Anybody know if they are catching crappies on docks yet?


----------



## Migr9fish (Mar 29, 2017)

Went out yesterday and fished from 4 to 7 on docks caught 3 small crappies, 1 smallmouth, 1 big blue fill and a channel cat


----------



## Timothy A Wolbert (Apr 3, 2016)

Is milton summer pool now?


----------



## Migr9fish (Mar 29, 2017)

Yes it is


----------



## Captain Marcus (Apr 3, 2017)




----------



## Migr9fish (Mar 29, 2017)

Nice catch! Where did you get them crappies


----------



## KrappieKyle (Apr 1, 2017)

Where is a good spot on nimi, never been there but I want to give it a shot because it is not to far away


----------



## Migr9fish (Mar 29, 2017)

Don't know haven't fish there. But all I heard of the lake is it's good. Happy fishing.


----------



## snag (Dec 27, 2005)

KrappieKyle said:


> Where is a good spot on nimi, never been there but I want to give it a shot because it is not to far away



If you go up a few posts you will see the Nimi post about the crappie fishing, been going on a long time , you should get plenty of info in that.


----------



## brad crappie (Sep 29, 2015)

Captain Marcus said:


> View attachment 234471


That's not Milton bud!


----------



## heidlers (May 24, 2010)

Not an expert,but fish Milton enough to question your pic? Agree with brad crappie.

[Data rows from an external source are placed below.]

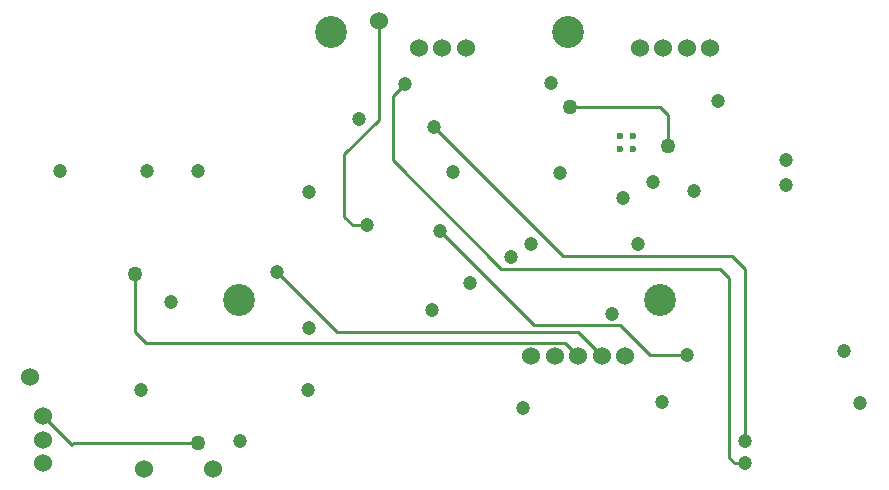
<source format=gbl>
G04 Layer_Physical_Order=4*
G04 Layer_Color=16711680*
%FSLAX44Y44*%
%MOMM*%
G71*
G01*
G75*
%ADD23C,0.2540*%
%ADD24C,1.5240*%
%ADD25C,2.7000*%
%ADD26C,1.2000*%
%ADD27C,1.2700*%
%ADD28C,0.6000*%
D23*
X327000Y350000D02*
X337000Y360000D01*
X327000Y296000D02*
Y350000D01*
Y296000D02*
X419000Y204000D01*
X625000Y58000D02*
Y204000D01*
X616700Y39300D02*
X625000D01*
X612000Y44000D02*
X616700Y39300D01*
X612000Y44000D02*
Y196000D01*
X604000Y204000D02*
X612000Y196000D01*
X625000Y39300D02*
X626000D01*
X614000Y215000D02*
X625000Y204000D01*
X419000D02*
X604000D01*
X471000Y215000D02*
X614000D01*
X545000Y131000D02*
X576000D01*
X286000Y301000D02*
X315000Y330000D01*
Y414000D01*
X286000Y248000D02*
Y301000D01*
X477000Y341000D02*
X553000D01*
X560000Y334000D01*
Y308000D02*
Y334000D01*
X286000Y248000D02*
X293000Y241000D01*
X305000D01*
X473110Y140890D02*
X484000Y130000D01*
X109000Y150000D02*
Y199000D01*
X484000Y150000D02*
X504000Y130000D01*
X109000Y150000D02*
X118110Y140890D01*
X473110D01*
X280000Y150000D02*
X484000D01*
X229000Y201000D02*
X280000Y150000D01*
X362000Y324000D02*
X471000Y215000D01*
X366822Y236178D02*
X446770Y156230D01*
X519770D01*
X545000Y131000D01*
X31000Y79000D02*
X55000Y55000D01*
X56000Y56000D01*
X162000D01*
D24*
X31000Y39000D02*
D03*
Y59000D02*
D03*
Y79000D02*
D03*
X315000Y414000D02*
D03*
X20000Y112000D02*
D03*
X175000Y34000D02*
D03*
X116000D02*
D03*
X349000Y391000D02*
D03*
X369000D02*
D03*
X389000D02*
D03*
X596000D02*
D03*
X536000D02*
D03*
X556000D02*
D03*
X576000D02*
D03*
X444000Y130000D02*
D03*
X484000D02*
D03*
X504000D02*
D03*
X524000D02*
D03*
X464000D02*
D03*
D25*
X275000Y404000D02*
D03*
X475000D02*
D03*
X196550Y177500D02*
D03*
X553450D02*
D03*
D26*
X547000Y277000D02*
D03*
X625000Y58000D02*
D03*
Y39300D02*
D03*
X555000Y91000D02*
D03*
X576000Y131000D02*
D03*
X298000Y331000D02*
D03*
X535000Y225000D02*
D03*
X522000Y264000D02*
D03*
X114000Y101000D02*
D03*
X461000Y361000D02*
D03*
X198000Y58000D02*
D03*
X229000Y201000D02*
D03*
X255000Y101000D02*
D03*
X45000Y287000D02*
D03*
X602000Y346000D02*
D03*
X512500Y165500D02*
D03*
X469000Y285000D02*
D03*
X392000Y192000D02*
D03*
X378000Y286000D02*
D03*
X582000Y270000D02*
D03*
X660000Y275000D02*
D03*
Y296000D02*
D03*
X360000Y169000D02*
D03*
X437000Y86000D02*
D03*
X709100Y133900D02*
D03*
X723000Y90000D02*
D03*
X305000Y241000D02*
D03*
X256000Y269000D02*
D03*
X119000Y287000D02*
D03*
X139000Y176000D02*
D03*
X256500Y153500D02*
D03*
X162000Y287000D02*
D03*
X337000Y360000D02*
D03*
X362000Y324000D02*
D03*
X427000Y214000D02*
D03*
X444000Y225000D02*
D03*
X366822Y236178D02*
D03*
D27*
X477000Y341000D02*
D03*
X560000Y308000D02*
D03*
X109000Y199000D02*
D03*
X162000Y56000D02*
D03*
D28*
X519000Y305500D02*
D03*
X530000Y316500D02*
D03*
Y305500D02*
D03*
X519000Y316500D02*
D03*
M02*

</source>
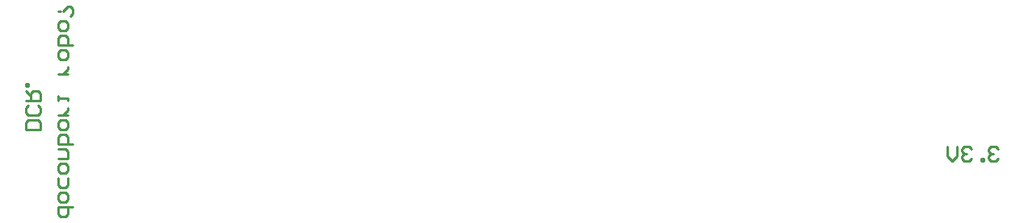
<source format=gbr>
%TF.GenerationSoftware,Altium Limited,Altium Designer,25.1.2 (22)*%
G04 Layer_Color=32896*
%FSLAX45Y45*%
%MOMM*%
%TF.SameCoordinates,757FA7A9-4291-4AF8-8684-A19F9D108C22*%
%TF.FilePolarity,Positive*%
%TF.FileFunction,Legend,Bot*%
%TF.Part,Single*%
G01*
G75*
%TA.AperFunction,NonConductor*%
%ADD29C,0.25400*%
D29*
X3086051Y4851400D02*
X2933700D01*
Y4927575D01*
X2959092Y4952967D01*
X3060659D01*
X3086051Y4927575D01*
Y4851400D01*
X3060659Y5105318D02*
X3086051Y5079926D01*
Y5029143D01*
X3060659Y5003751D01*
X2959092D01*
X2933700Y5029143D01*
Y5079926D01*
X2959092Y5105318D01*
X2933700Y5156101D02*
X3086051D01*
Y5232277D01*
X3060659Y5257669D01*
X3009875D01*
X2984483Y5232277D01*
Y5156101D01*
Y5206885D02*
X2933700Y5257669D01*
Y5308452D02*
X2959092D01*
Y5333844D01*
X2933700D01*
Y5308452D01*
X3428951Y4038567D02*
X3276600D01*
Y3962392D01*
X3301992Y3937000D01*
X3352775D01*
X3378167Y3962392D01*
Y4038567D01*
X3276600Y4114743D02*
Y4165526D01*
X3301992Y4190918D01*
X3352775D01*
X3378167Y4165526D01*
Y4114743D01*
X3352775Y4089351D01*
X3301992D01*
X3276600Y4114743D01*
X3378167Y4343269D02*
Y4267093D01*
X3352775Y4241701D01*
X3301992D01*
X3276600Y4267093D01*
Y4343269D01*
Y4419444D02*
Y4470228D01*
X3301992Y4495619D01*
X3352775D01*
X3378167Y4470228D01*
Y4419444D01*
X3352775Y4394052D01*
X3301992D01*
X3276600Y4419444D01*
Y4546403D02*
X3378167D01*
Y4622578D01*
X3352775Y4647970D01*
X3276600D01*
X3428951Y4698754D02*
X3276600D01*
Y4774929D01*
X3301992Y4800321D01*
X3327383D01*
X3352775D01*
X3378167Y4774929D01*
Y4698754D01*
X3276600Y4876496D02*
Y4927280D01*
X3301992Y4952672D01*
X3352775D01*
X3378167Y4927280D01*
Y4876496D01*
X3352775Y4851104D01*
X3301992D01*
X3276600Y4876496D01*
X3378167Y5003455D02*
X3276600D01*
X3327383D01*
X3352775Y5028847D01*
X3378167Y5054239D01*
Y5079630D01*
X3276600Y5155806D02*
Y5206589D01*
Y5181198D01*
X3378167D01*
Y5155806D01*
Y5435115D02*
X3276600D01*
X3327383D01*
X3352775Y5460507D01*
X3378167Y5485899D01*
Y5511291D01*
X3276600Y5612858D02*
Y5663641D01*
X3301992Y5689033D01*
X3352775D01*
X3378167Y5663641D01*
Y5612858D01*
X3352775Y5587466D01*
X3301992D01*
X3276600Y5612858D01*
X3428951Y5739817D02*
X3276600D01*
Y5815992D01*
X3301992Y5841384D01*
X3327383D01*
X3352775D01*
X3378167Y5815992D01*
Y5739817D01*
X3276600Y5917559D02*
Y5968343D01*
X3301992Y5993735D01*
X3352775D01*
X3378167Y5968343D01*
Y5917559D01*
X3352775Y5892168D01*
X3301992D01*
X3276600Y5917559D01*
X3403559Y6044518D02*
X3428951Y6069910D01*
Y6120694D01*
X3403559Y6146085D01*
X3378167D01*
X3327383Y6095302D01*
X3301992D02*
X3276600D01*
X13131799Y4648159D02*
X13106409Y4673551D01*
X13055624D01*
X13030232Y4648159D01*
Y4622767D01*
X13055624Y4597375D01*
X13081017D01*
X13055624D01*
X13030232Y4571983D01*
Y4546592D01*
X13055624Y4521200D01*
X13106409D01*
X13131799Y4546592D01*
X12979449Y4521200D02*
Y4546592D01*
X12954057D01*
Y4521200D01*
X12979449D01*
X12852490Y4648159D02*
X12827100Y4673551D01*
X12776315D01*
X12750923Y4648159D01*
Y4622767D01*
X12776315Y4597375D01*
X12801707D01*
X12776315D01*
X12750923Y4571983D01*
Y4546592D01*
X12776315Y4521200D01*
X12827100D01*
X12852490Y4546592D01*
X12700140Y4673551D02*
Y4571983D01*
X12649356Y4521200D01*
X12598572Y4571983D01*
Y4673551D01*
%TF.MD5,e85d30ffce8138d9202139af8ea6a153*%
M02*

</source>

Having said that, I did fish it recently. Water level was above summer pool and very muddy everywhere. Didn't help the wind was blowing 20+. Was a tough day out there.


----------



## KrappieKyle (Apr 1, 2017)

snag said:


> If you go up a few posts you will see the Nimi post about the crappie fishing, been going on a long time , you should get plenty of info in that.


Thanks


----------



## Captain Marcus (Apr 3, 2017)

I never said I was at Milton April fools. Private pond


----------



## Migr9fish (Mar 29, 2017)

Caught a few on docks at Milton today


----------



## Migr9fish (Mar 29, 2017)

Caught them on 1/16 pink jig head and minnow in 10fow right on bottom.


----------